CBT-i ist eine Kurzzeittherapie, die typischerweise 6-8 Sitzungen umfasst. Studien zufolge kann sie die Symptome von Schlaflosigkeit um bis zu 80 Prozent lindern.3 Metaanalyse, die in Sleep Medicine Reviews veröffentlicht wurde , ergab, dass CBT-i signifikante positive Auswirkungen auf die Schwere der Schlaflosigkeit, die Schlafeffizienz und die Schlafqualität
Annie Miller, LCSW
Viele Ärzte empfehlen heute, insbesondere bei Schlafproblemen, zunächst eine Therapie durchzuführen, bevor sie Medikamente verschreiben.
Bei allgemeineren Ängsten kann eine Standard-KVT sehr hilfreich sein, sagt Miller. Achtsamkeit kann bei der Bewältigung von Ängsten ebenfalls sehr hilfreich sein.
„Es ist sehr wichtig, dass die Menschen wissen, dass therapeutische Behandlungen eine Option sind, im Gegensatz zu Medikamenten“, sagt Miller. „Eine Therapie hat normalerweise keine Nebenwirkungen und kann langfristigere Ergebnisse liefern. Viele Ärzte empfehlen heute eine Therapie, bevor sie Medikamente verschreiben, insbesondere bei Schlafproblemen. CBT-i ist heute für viele Anbieter die Erstbehandlung.“
Ein 2019 in Neurotherapeutics veröffentlichter Artikel rät Ärzten, „sehr vorsichtig“ zu sein, bevor sie älteren Patienten Benzodiazepine verschreiben, und empfiehlt, auf eine gute Schlafhygiene zu achten, um die Symptome von Angstzuständen oder Schlaflosigkeit zu
Laut den Centers for Disease Control and Prevention (CDC) umfasst eine gute Schlafhygiene mehrere Schritte.6 den Anfang sollten Sie koffeinhaltige Getränke vermeiden (oder reduzieren), insbesondere vor dem Schlafengehen, regelmäßig Sport treiben, einen gleichbleibenden Schlafrhythmus einhalten (jeden Abend zur gleichen Zeit ins Bett gehen und jeden Morgen zur gleichen Zeit aufstehen, auch am Wochenende), einen ruhigen, dunklen, entspannenden Schlafplatz mit angenehmer Temperatur schaffen und Fernseher, Smartphones und andere elektronische Geräte aus dem Schlafzimmer entfernen.
Was das für Sie bedeutet
Wenn Sie derzeit Benzodiazepine gegen Angstzustände oder Schlaflosigkeit einnehmen, sprechen Sie mit Ihrem Arzt über Alternativen. Wenn Ihr Zustand schwerwiegend ist, benötigen Sie möglicherweise ein anderes Medikament, aber in vielen Fällen können Angstzustände und Schlaflosigkeit mit nicht-medikamentösen Therapien behandelt werden.
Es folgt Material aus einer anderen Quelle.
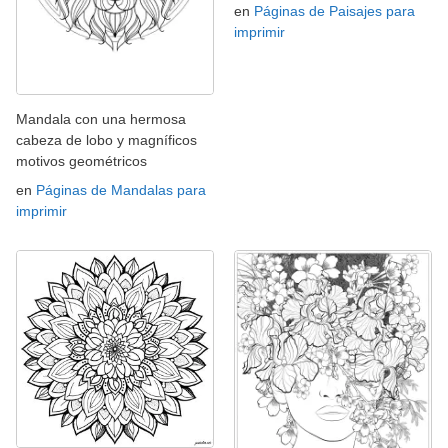
en
Páginas de Paisajes para
imprimir
Mandala con una hermosa
cabeza de lobo y magníficos
motivos geométricos
en
Páginas de Mandalas para
imprimir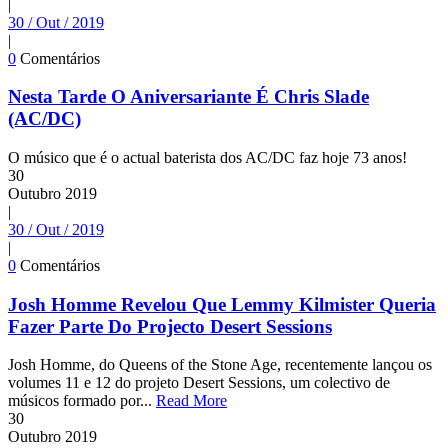
|
30 / Out / 2019
|
0
Comentários
Nesta Tarde O Aniversariante É Chris Slade
(AC/DC)
O músico que é o actual baterista dos AC/DC faz hoje 73 anos!
30
Outubro
2019
|
30 / Out / 2019
|
0
Comentários
Josh Homme Revelou Que Lemmy Kilmister Queria
Fazer Parte Do Projecto Desert Sessions
Josh Homme, do Queens of the Stone Age, recentemente lançou os
volumes 11 e 12 do projeto Desert Sessions, um colectivo de
músicos formado por...
Read More
30
Outubro
2019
Sie können sich auch die große Auswahl an verfügbaren Apps für die psychische Gesundheit ansehen, z. B. Calm (gut für die Meditation), MoodMission (diese bietet evidenzbasierte kognitiv-verhaltensbezogene Aktivitäten gegen Angstzustände) und Talkspace , das Sie mit einem Online-Therapeuten verbinden kann.